--- PAGE EXTRACT ---
Neumann claims that when Jews were emancipated they were required to abandon their Jewish identity and that Jews were emancipated only as individuals but not as a community. The first claim is misleading. Even as many Jews did choose to distance themselves from their Jewish identity it was not often a condition. Many understood themselves to be fully emancipated yet remained fully Jewish, Moses Mendelssohn being the iconic model. The second claim was true in France but not in America, where George Washington’s 1790 letter to the Jews of Newport makes it very clear that Jews would be free as a community to practice their religion. They were not asked to abandon their Jewish identity.
Neumann attempts to set up a simplistic and outdated dichotomy of Jewish life before and after modernity to make the case that modernity itself is the poison that leads to the distortions of contemporary Jewish social activism. The basic trajectory of Neumann’s argument is that there is a straight line between classic Reform’s “treyf banquet” in Cincinnati in 1883 and contemporary forms of social-activist Judaism today. This is based on his claim that the reformers misconstrued prophetic verses to claim that Judaism was a religion of “ethical monotheism” (he never uses this popular term, which is surprising) where rituals and Jewish difference were abandoned for ethics and universalism.
There is certainly a case to be made that classical Reform Judaism went too far in its accommodation to America but Neumann gives no context whatsoever as to why and how those decisions were made. One would think from reading Neumann that the great reformers of the 19th century, from Abraham Geiger to Isaac Meyer Wise, David Einhorn, and Kaufman Kohler were meddling liberal rabbis who knew a smattering of the Hebrew Bible and distorted it toward assimilationist ends. In truth all were highly trained scholars in the Hebrew Bible and rabbinics. Einhorn published a German commentary on the siddur replete with zoharic references and Kohler was, among other things, one of the great scholars of rabbinics and early Christianity in his generation. They knew how to read texts and made their choices carefully. We may see some of those choices as mistaken. But to insinuate they could not properly read or understand a biblical or rabbinic text in context is quite astonishing since Neumann himself seems to have a very limited understanding of the tradition he espouses.

Items in a dataset listing
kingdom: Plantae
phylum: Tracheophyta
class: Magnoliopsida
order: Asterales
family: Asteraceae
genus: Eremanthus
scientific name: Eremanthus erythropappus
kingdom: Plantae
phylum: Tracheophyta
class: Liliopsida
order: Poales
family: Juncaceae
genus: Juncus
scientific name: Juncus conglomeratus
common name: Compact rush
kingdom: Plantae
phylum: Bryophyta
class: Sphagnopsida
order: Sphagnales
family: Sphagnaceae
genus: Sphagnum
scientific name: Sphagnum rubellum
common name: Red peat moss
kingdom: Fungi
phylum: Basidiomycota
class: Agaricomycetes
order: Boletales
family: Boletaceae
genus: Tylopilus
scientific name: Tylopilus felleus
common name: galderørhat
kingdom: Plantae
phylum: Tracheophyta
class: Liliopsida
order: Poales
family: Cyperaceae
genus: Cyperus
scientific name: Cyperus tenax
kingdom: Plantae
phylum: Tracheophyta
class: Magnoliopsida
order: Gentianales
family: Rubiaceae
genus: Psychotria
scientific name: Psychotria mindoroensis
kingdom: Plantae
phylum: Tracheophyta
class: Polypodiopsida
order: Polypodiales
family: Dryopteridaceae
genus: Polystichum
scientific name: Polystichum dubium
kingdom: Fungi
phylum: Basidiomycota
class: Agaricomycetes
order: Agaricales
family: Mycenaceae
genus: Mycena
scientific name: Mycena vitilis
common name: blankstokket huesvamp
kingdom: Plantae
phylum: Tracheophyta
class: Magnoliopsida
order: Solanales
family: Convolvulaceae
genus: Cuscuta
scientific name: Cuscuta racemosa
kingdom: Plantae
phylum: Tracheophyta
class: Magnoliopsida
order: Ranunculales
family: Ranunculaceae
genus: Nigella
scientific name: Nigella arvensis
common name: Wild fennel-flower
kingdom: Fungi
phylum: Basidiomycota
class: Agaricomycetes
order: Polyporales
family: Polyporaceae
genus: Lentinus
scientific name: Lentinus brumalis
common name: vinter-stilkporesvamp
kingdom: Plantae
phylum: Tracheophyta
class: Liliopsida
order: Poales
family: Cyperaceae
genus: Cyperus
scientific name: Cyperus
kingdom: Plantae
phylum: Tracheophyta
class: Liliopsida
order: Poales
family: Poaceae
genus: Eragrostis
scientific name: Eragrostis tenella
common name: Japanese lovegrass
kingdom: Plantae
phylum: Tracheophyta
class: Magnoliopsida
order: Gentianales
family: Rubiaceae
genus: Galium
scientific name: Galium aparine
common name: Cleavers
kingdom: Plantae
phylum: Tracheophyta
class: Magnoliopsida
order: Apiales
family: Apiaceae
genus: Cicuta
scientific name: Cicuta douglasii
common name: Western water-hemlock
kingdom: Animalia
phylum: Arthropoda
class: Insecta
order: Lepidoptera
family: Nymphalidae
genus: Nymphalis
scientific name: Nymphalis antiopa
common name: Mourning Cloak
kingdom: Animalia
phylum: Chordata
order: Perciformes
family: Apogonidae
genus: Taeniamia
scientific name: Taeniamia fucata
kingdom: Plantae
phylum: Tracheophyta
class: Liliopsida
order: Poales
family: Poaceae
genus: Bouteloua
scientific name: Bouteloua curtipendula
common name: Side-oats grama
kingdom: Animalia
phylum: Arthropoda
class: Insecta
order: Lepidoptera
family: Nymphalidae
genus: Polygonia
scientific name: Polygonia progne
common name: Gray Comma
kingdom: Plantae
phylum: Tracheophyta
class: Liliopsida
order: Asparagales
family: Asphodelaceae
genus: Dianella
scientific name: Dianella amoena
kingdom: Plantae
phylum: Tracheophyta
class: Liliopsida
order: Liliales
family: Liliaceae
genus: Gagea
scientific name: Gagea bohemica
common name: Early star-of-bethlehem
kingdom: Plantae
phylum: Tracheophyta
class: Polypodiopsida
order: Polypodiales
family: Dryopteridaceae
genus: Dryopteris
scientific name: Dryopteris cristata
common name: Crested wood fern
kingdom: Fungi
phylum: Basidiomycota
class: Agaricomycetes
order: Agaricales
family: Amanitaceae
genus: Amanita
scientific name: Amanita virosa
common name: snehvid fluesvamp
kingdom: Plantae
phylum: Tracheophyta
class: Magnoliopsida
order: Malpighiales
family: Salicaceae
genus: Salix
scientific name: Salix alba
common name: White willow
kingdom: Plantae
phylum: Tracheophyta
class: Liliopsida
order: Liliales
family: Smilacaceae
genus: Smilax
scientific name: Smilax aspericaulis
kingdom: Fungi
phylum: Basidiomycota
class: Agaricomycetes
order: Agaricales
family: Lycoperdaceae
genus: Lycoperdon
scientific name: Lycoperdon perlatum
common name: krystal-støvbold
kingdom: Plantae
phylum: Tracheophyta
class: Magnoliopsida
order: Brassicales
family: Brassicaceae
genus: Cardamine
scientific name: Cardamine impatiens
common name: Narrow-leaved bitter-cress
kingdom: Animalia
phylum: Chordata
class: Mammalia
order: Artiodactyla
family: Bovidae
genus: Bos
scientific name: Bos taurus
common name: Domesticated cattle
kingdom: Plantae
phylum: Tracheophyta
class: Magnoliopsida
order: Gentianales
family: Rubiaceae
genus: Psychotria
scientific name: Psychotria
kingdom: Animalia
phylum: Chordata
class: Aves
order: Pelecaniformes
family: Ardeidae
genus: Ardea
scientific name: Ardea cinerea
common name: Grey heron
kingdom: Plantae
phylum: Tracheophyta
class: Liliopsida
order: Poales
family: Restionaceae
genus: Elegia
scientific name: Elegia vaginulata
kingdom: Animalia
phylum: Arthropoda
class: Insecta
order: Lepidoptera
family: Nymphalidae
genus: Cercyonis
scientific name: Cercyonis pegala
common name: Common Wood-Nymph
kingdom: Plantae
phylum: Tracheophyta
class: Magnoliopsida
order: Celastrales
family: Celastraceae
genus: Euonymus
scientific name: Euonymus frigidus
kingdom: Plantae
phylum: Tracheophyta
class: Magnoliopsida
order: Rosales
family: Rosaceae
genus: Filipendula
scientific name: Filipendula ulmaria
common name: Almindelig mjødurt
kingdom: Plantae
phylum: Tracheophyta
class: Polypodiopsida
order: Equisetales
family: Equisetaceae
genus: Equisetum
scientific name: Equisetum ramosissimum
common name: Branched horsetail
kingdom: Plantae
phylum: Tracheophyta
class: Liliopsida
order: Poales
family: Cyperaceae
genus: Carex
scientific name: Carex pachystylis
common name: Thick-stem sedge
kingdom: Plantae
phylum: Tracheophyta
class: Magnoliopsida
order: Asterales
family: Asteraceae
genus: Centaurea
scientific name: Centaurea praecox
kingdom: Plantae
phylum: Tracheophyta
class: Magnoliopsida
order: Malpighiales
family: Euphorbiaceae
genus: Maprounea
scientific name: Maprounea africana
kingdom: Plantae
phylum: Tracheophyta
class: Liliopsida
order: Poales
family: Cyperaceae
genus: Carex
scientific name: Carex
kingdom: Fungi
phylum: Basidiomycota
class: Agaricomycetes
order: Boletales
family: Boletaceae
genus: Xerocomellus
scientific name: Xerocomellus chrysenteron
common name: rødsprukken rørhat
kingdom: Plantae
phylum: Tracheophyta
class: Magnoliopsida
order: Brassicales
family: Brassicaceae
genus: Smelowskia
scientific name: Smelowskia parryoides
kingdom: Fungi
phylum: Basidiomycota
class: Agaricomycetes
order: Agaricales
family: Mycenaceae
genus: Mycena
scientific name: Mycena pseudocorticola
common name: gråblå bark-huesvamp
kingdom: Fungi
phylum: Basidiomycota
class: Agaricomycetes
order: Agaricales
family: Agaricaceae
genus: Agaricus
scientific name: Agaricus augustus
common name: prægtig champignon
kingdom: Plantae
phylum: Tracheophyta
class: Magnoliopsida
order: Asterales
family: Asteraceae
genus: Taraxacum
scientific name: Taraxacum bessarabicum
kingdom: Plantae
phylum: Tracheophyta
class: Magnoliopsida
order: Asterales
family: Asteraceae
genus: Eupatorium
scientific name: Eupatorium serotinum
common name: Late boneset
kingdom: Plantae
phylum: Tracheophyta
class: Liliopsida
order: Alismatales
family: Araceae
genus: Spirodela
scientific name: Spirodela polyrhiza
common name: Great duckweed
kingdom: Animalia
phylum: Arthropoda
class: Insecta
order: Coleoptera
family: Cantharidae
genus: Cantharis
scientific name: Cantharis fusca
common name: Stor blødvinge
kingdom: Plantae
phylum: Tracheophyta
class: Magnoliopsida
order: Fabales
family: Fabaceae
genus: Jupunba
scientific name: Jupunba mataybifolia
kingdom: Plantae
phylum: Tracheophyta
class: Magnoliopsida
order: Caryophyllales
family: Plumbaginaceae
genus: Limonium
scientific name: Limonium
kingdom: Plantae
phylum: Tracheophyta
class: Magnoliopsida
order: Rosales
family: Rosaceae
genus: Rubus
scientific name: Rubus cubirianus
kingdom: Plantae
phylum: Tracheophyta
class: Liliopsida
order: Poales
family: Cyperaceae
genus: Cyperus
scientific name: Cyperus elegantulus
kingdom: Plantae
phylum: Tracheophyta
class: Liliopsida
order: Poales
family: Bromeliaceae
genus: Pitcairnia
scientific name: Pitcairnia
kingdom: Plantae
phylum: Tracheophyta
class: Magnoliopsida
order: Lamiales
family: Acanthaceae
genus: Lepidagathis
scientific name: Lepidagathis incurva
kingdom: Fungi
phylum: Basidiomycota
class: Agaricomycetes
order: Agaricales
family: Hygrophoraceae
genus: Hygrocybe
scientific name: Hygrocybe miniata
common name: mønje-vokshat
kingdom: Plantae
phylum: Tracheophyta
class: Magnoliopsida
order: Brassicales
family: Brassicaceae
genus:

--- TASKS FOR THIS EXERCISE ---
**1)** Duplicate the critique of Neumann, starting with "Neumann claims that" and going on through "their Jewish identity.".
**2)** Decide whether each statement agrees with the critique of Neumann, answering yes or no and quoting the words that settle it: (a) George Washington wrote his letter to the Jews of Newport in 1790. (b) Neumann uses the term "ethical monotheism." (c) Einhorn published a commentary on the siddur in English.
**3)** Please carry the critique of Neumann further, picking up after its final sentence.
The data above is material apart from the critique of Neumann.

--- ANSWER SET ---
**1)**
Neumann claims that when Jews were emancipated they were required to abandon their Jewish identity and that Jews were emancipated only as individuals but not as a community. The first claim is misleading. Even as many Jews did choose to distance themselves from their Jewish identity it was not often a condition. Many understood themselves to be fully emancipated yet remained fully Jewish, Moses Mendelssohn being the iconic model. The second claim was true in France but not in America, where George Washington’s 1790 letter to the Jews of Newport makes it very clear that Jews would be free as a community to practice their religion. They were not asked to abandon their Jewish identity.

**2)**
(a) Yes: "George Washington’s 1790 letter to the Jews of Newport"
(b) No: "he never uses this popular term, which is surprising"
(c) No: "Einhorn published a German commentary on the siddur"

**3)**
The crux of the argument that classical Reform’s errors extends to contemporary social-justice Jews is weak. Firstly, contemporary advocates of social-justice Judaism such as Aryeh Cohen, Elliot Dorff or Jill Jacobs, who are central figures in the book, do not center their work primarily on biblical texts but rather on rabbinic literature. It is the turn from the Hebrew Bible to the rabbinic corpus that marks one significant difference between classical Reform and these new iterations of social justice. Secondly, contemporary social-justice leaders such as Cohen, Dorff and Jacobs do not eschew Jewish ritual at all but are highly functioning practitioners of traditional rituals now based on egalitarian principles. Jacobs and Dorff both write halakhic responsa. Neumann’s claim that these activists think the prophet Isaiah’s critique of Israel’s ritual behavior supports rejecting the need for ritual in toto, which was the case for some classical Refomers, is simply baseless. Their entire body of work contradicts that accusation. In their view, progressive liberalism can, and should, work with ritual practice now refracted through the lens of certain liberal principles. In that sense it is not “traditional Judaism” (although again we don’t know what means for Neumann) but it is certainly non-assimilatory; as Emmanuel Levinas, a hero of many of these activists said, it represents a universalism that is performed through its particularism.
Regarding theology, Neumann spends some time criticizing Arthur Green’s Radical Judaism as an example of precisely what is wrong with Jewish liberalism. Neumann claims Green presents a universalized spirituality that is barely Jewish at all. The problem is that he doesn’t seem to understand Green’s project or what underlies it. To criticize Green for not being in concert with “traditional Jewish thought” is somewhat ludicrous given that the title of Green’s book is Radical Judaism! Setting that aide, Neumann claims Green’s argument of acosmism, the “oneness of being” and his claim to use creation, with its universal message, as a lens to view revelation, with its particularistic message, is closer to Eastern mysticism than to Judaism.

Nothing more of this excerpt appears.